Do you know we are all here, waiting for the next segment? Wandering up and down the web all night, looking for where you've left it for us? We are. Well, not me personally, lately, but that's because I seem to have followed Parkaboy's advice and started trying to find another way to hack in. And I guess I have—we have—because we've found those codes embedded in the footage, that map of the island or city or whatever it is, and we know that you, or someone, could use those to track the spread of a given segment, to judge the extent of dissemination.
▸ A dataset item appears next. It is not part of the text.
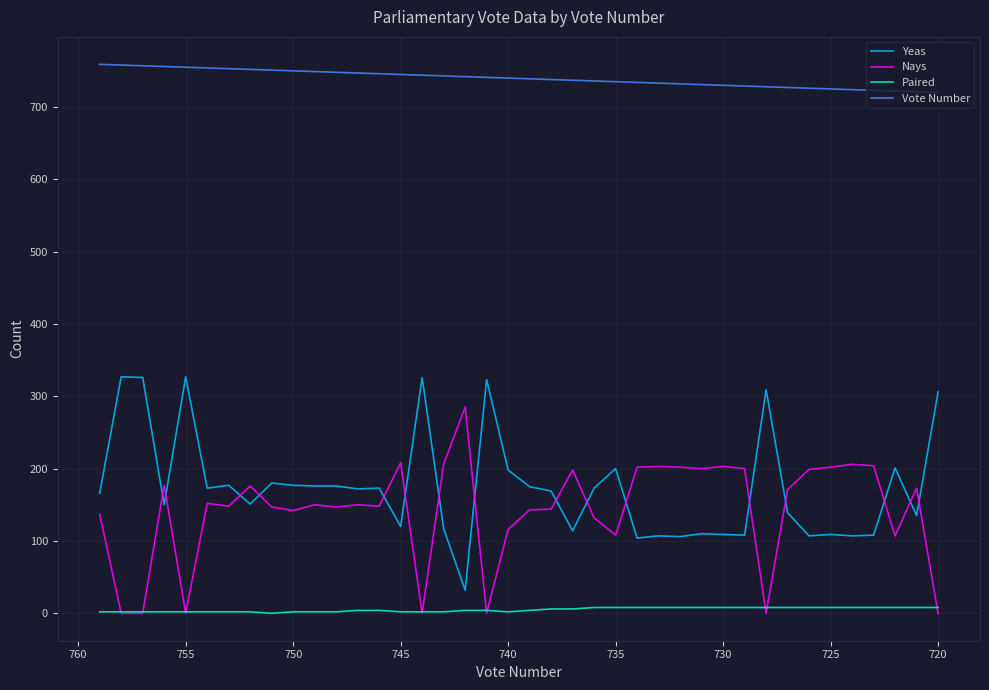

How many lines are shown in the chart?

4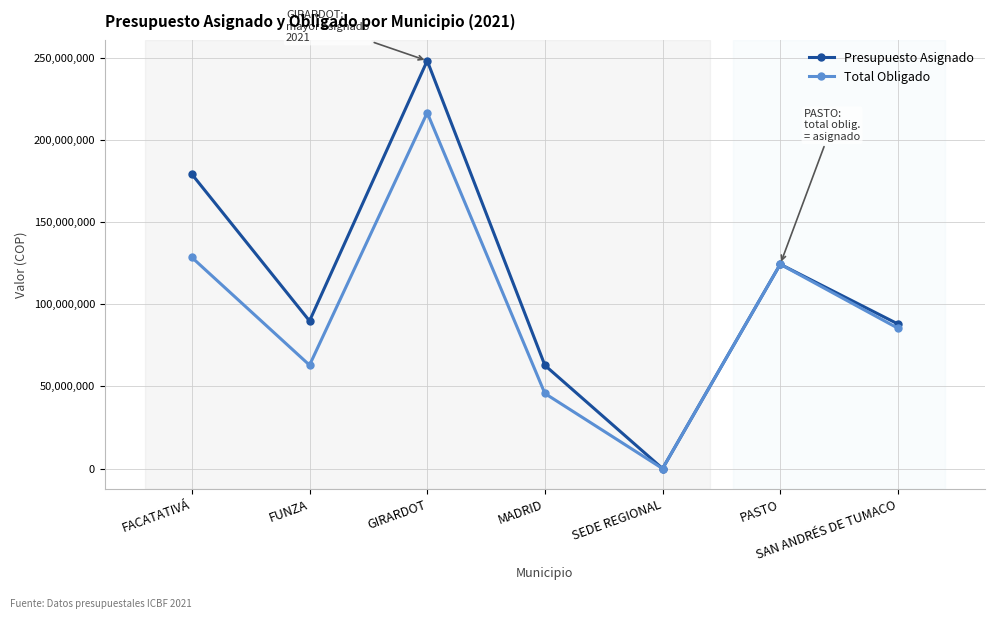

Which category has the lowest value in the Total Obligado series?

SEDE REGIONAL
And through finding those codes, the numbers woven into the fabric, I've been able to get to this e-mail address, and now I'm sitting in this park, beside the statue of Peter Pan, writing to you, and

And what?

What I want to ask you is

Who are you?

Where are you?

Are you dreaming?

Are you there? The way I'm here?

She reads what she's written. Like most of the letters Katherine had had her write—to her mother, to Win both before and after his disappearance, to various ex's and one former therapist—her letter to the maker ends with question marks. Katherine had thought that the letters Cayce most needed to write wouldn't end in question marks. Periods were needed, if not exclamation points, in Katherine's view, and Cayce had never felt particularly successful with either.

Sincerely yours, Cayce Pollard

Watching her hands continue briefly to type, in best typing-class mode, in privately sarcastic imitation of a woman imagining that she is actually accomplishing something.

(CayceP)

Aware in just that instant of how the park distances the sound of London, giving her the sensation of existing at some still point around which all else revolves. As though the broad gravel avenues are leys, terminating at Peter Pan.

The angry child's fingers, typing.

stellanor@armaz.ru

And that in the address window, as though she would actually send it.

Touchpadding down menu to Send.

And of course she doesn't.

And watches as it sends.

"I didn't," she protests to the iBook on the grass, the colors of its screen faint in the sunlight. "I didn't," she says to Peter Pan.

She couldn't have. She did.

Cross-legged on her jacket, hunched over the iBook.

She doesn't know what it is that she feels.